§ Page excerpt:

897 F.2d 1394 | 7th Cir. | 1990
Lead Opinion
This case returns to us following our remand to the district judge to consider questions of state law left undecided on the first round. 874 F.2d 439 (7th Cir.1989). We can be brief, as the facts are set forth in our previous opinion.
The airline pilots’ union wants to take over United Air Lines, and has sued to clear away two obstacles to its design in the form of two covenants in a collective bargaining agreement between United and the machinists’ union, a traditional rival of the pilots’ union. Section B(l)(b) of the agreement provides that in the event United is taken over, the machinists may file a section 6 notice under the Railway Labor Act, 45 U.S.C. § 156. The filing of such a notice is the first step in renegotiating a collective bargaining agreement in the industries subject to the Act, a process that can end in a strike if the parties are unable to agree on new terms. Section C of the agreement provides that if United offers an
In the first round, Judge Zagel held that the Railway Labor Act preempted state corporation law with respect to both provisions of the collective bargaining agreement, and further that Section C of the agreement violated the Act. 699 F.Supp. 1309, 1330-34 (N.D.Ill.1988). Since the pilots had not challenged Section B(l)(b) as a violation of the Railway Labor Act, but only as a violation of Delaware law, the effect of the judge’s ruling that the Act preempted that law was to clear away any possible objection to Section B(l)(b) founded on state law, and therefore to let that section stand. Both sides appealed, and we held that Section C was indeed a violation of the Railway Labor Act because it altered the pilots’ employment entitlements without negotiation with the pilots, but that the Act did not preempt state law with regard to B(l)(b), the reopener provision. We thought the effect of that provision on the pilots’ collective bargaining rights (as distinct from their investment interests) was too remote to justify the preclusion of state regulation. We remanded the case to Judge Zagel “for an initial determination concerning the lawfulness of sections B(l)(b) and C of the machinists' agreement under Delaware law.” 874 F.2d at 447. On remand, Judge Zagel found both provisions to be contrary to Delaware law, and he entered a declaratory judgment to that effect, 717 F.Supp. 575 (N.D.Ill.1989), from which United and the machinists have appealed.
United’s first contention is that the case has become moot and that we should therefore dismiss the appeal and vacate Judge Zagel’s decision on remand. Since in our previous decision we had held Section C unlawful, and since the Supreme Court was not asked to review that decision, no purpose could be served, says United, by a declaration that Section C violates state law as well. Since, moreover, the machinists’ agreement with United provides that “all covenants will expire at the end of the current collective bargaining agreement (October 31, 1989),” both Section B(l)(b) and Section C have expired. The “reopen-er” provision (as the parties term B(l)(b), although it is different from a conventional collective bargaining agreement reopener) is doubly moot, adds United, since the machinists served a section 6 notice in October. The only relief sought or granted by Judge Zagel on remand was a declaration that the two provisions violate Delaware law; no damages or other retrospective relief was sought. If the two provisions no longer have any force, then whatever force they may once have had and whatever mischief they may once have done, the case is now moot.

§ Tasks to perform:
1 > Quote the passage of the court opinion between "897 F.2d 1394" and "our previous opinion.", inclusive.
2 > List every citation to a court decision that appears in the body of the court opinion, leaving out the header line.

Document images paired with source code:
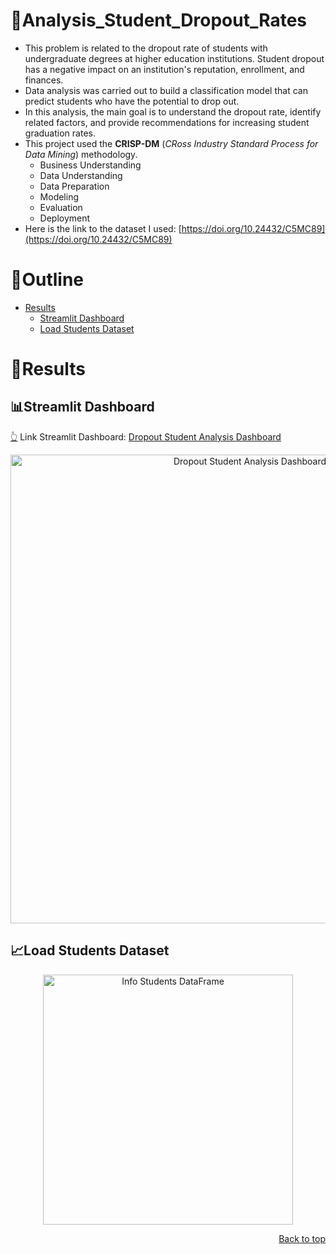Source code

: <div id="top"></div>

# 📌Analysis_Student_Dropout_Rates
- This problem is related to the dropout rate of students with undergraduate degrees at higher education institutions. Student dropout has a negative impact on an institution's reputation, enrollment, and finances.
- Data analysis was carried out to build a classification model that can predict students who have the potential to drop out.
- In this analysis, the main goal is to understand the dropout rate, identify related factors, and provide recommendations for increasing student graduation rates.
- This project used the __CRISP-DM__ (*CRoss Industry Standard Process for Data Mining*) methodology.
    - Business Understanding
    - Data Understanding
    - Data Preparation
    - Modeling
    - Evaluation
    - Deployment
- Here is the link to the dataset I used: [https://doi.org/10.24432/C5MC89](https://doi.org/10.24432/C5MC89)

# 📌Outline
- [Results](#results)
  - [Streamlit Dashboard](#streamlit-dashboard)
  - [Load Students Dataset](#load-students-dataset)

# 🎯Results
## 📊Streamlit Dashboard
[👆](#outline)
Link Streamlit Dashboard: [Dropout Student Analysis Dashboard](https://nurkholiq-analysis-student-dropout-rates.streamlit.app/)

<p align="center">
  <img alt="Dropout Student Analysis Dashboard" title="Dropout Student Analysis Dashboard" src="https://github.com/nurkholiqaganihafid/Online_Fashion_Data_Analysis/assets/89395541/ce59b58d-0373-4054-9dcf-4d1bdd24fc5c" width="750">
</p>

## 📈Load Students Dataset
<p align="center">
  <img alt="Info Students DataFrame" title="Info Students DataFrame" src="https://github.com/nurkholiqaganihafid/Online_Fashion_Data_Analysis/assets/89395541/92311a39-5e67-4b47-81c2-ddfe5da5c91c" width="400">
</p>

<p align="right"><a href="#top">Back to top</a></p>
--
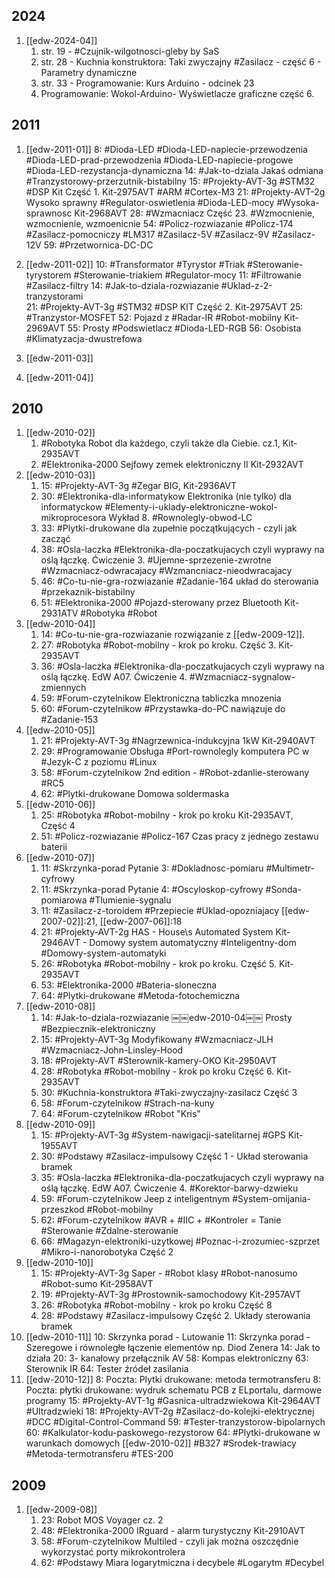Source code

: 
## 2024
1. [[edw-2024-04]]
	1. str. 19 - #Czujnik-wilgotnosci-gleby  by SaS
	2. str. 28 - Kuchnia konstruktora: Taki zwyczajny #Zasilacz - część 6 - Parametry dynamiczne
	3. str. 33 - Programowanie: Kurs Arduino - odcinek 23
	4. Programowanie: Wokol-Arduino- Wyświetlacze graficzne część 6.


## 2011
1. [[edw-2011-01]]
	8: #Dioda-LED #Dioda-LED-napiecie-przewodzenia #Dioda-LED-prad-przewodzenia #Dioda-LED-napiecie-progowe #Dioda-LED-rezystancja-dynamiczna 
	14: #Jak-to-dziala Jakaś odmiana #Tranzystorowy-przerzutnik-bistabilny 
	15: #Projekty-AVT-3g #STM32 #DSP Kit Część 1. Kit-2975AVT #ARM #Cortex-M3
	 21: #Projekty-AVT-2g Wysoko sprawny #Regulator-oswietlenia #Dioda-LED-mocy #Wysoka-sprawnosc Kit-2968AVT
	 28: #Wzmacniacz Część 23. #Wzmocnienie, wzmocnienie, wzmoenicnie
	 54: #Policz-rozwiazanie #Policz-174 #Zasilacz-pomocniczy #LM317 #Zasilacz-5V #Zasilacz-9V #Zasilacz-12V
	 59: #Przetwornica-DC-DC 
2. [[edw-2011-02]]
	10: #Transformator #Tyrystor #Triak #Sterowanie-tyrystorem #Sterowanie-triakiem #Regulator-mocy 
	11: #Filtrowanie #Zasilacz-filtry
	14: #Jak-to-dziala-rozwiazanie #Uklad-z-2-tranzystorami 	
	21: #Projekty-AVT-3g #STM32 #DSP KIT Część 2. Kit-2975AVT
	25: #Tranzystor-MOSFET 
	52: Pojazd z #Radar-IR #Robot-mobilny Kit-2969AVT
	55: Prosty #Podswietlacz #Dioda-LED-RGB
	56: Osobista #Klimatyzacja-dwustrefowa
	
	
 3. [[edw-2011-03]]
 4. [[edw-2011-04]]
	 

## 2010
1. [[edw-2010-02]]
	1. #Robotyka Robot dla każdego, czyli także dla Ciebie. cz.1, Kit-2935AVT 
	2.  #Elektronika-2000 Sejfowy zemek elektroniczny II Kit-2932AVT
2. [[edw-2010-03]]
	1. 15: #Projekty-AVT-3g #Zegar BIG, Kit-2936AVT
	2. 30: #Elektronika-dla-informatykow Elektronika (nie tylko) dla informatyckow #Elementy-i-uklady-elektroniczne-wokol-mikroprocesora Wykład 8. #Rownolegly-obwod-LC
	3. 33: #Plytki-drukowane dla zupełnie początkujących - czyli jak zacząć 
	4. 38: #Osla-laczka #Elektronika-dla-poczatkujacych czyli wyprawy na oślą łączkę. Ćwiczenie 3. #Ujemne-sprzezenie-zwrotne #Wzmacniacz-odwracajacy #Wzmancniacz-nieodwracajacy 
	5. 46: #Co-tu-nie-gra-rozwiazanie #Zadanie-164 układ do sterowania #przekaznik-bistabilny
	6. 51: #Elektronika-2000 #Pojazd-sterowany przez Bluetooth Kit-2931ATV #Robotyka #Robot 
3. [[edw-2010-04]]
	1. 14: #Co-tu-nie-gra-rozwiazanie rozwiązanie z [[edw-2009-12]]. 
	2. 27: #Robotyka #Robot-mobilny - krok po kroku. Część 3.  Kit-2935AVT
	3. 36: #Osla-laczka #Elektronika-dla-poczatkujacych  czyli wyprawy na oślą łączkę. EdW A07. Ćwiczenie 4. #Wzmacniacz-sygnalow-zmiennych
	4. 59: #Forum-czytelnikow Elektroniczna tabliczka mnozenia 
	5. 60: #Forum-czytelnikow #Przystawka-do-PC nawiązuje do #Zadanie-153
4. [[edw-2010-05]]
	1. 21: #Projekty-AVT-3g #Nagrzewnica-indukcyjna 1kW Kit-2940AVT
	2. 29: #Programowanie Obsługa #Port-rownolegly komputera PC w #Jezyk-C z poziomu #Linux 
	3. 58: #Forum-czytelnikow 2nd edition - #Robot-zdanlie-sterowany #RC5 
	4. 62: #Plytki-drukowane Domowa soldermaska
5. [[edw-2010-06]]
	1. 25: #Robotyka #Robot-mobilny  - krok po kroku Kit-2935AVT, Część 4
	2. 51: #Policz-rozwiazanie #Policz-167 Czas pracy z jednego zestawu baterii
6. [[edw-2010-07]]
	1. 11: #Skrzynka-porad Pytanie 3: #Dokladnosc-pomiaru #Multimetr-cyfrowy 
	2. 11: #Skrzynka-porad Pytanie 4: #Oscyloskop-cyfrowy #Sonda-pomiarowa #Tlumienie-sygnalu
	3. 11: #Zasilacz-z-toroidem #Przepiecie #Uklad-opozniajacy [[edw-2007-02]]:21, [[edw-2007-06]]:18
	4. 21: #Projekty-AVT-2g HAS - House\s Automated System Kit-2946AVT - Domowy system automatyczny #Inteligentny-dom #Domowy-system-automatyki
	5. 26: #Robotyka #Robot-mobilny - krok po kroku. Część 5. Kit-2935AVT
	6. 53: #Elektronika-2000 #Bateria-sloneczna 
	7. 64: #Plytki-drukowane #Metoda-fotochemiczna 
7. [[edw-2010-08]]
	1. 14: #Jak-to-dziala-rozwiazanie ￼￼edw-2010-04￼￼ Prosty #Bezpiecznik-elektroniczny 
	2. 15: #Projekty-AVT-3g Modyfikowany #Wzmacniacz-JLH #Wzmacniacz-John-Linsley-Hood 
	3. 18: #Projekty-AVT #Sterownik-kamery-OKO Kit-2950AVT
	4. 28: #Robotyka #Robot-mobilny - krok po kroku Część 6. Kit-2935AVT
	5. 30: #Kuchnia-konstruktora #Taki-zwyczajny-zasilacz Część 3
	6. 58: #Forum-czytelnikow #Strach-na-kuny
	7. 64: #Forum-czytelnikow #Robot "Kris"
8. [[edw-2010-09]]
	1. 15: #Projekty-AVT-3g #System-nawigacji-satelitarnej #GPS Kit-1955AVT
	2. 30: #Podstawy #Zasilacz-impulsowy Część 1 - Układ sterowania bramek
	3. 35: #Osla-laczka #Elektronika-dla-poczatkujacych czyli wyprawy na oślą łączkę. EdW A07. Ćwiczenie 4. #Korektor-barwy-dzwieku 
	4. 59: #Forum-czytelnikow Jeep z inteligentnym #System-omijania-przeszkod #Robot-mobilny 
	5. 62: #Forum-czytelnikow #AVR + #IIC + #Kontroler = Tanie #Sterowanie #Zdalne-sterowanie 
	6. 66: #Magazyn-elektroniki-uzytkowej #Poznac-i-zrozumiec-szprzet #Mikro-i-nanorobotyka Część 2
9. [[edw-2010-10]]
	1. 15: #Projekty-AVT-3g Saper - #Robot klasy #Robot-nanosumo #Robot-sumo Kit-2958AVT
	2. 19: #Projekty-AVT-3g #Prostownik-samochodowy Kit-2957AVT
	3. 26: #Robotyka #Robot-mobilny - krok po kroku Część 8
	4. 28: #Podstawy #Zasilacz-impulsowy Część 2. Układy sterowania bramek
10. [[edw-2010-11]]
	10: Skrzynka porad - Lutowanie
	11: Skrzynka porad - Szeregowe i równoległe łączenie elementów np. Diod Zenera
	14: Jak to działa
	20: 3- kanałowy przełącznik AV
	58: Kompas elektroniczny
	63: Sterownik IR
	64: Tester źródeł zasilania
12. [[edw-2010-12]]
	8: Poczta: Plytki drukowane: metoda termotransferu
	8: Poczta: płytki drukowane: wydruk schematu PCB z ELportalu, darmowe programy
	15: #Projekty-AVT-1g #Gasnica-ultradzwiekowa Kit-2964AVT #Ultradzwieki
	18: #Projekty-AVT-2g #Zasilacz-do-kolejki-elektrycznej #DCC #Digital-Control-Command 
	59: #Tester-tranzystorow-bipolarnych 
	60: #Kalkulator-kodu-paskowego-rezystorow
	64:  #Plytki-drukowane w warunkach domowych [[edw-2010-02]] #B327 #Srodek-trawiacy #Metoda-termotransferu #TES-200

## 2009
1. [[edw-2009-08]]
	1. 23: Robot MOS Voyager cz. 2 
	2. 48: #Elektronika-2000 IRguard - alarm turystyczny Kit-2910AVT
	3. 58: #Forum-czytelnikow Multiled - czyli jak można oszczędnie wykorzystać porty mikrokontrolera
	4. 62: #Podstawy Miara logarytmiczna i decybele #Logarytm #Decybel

§ Replies:
1 >
897 F.2d 1394 | 7th Cir. | 1990
Lead Opinion
This case returns to us following our remand to the district judge to consider questions of state law left undecided on the first round. 874 F.2d 439 (7th Cir.1989). We can be brief, as the facts are set forth in our previous opinion.

2 >
- 874 F.2d 439 (7th Cir.1989)
- 699 F.Supp. 1309, 1330-34 (N.D.Ill.1988)
- 874 F.2d at 447
- 717 F.Supp. 575 (N.D.Ill.1989)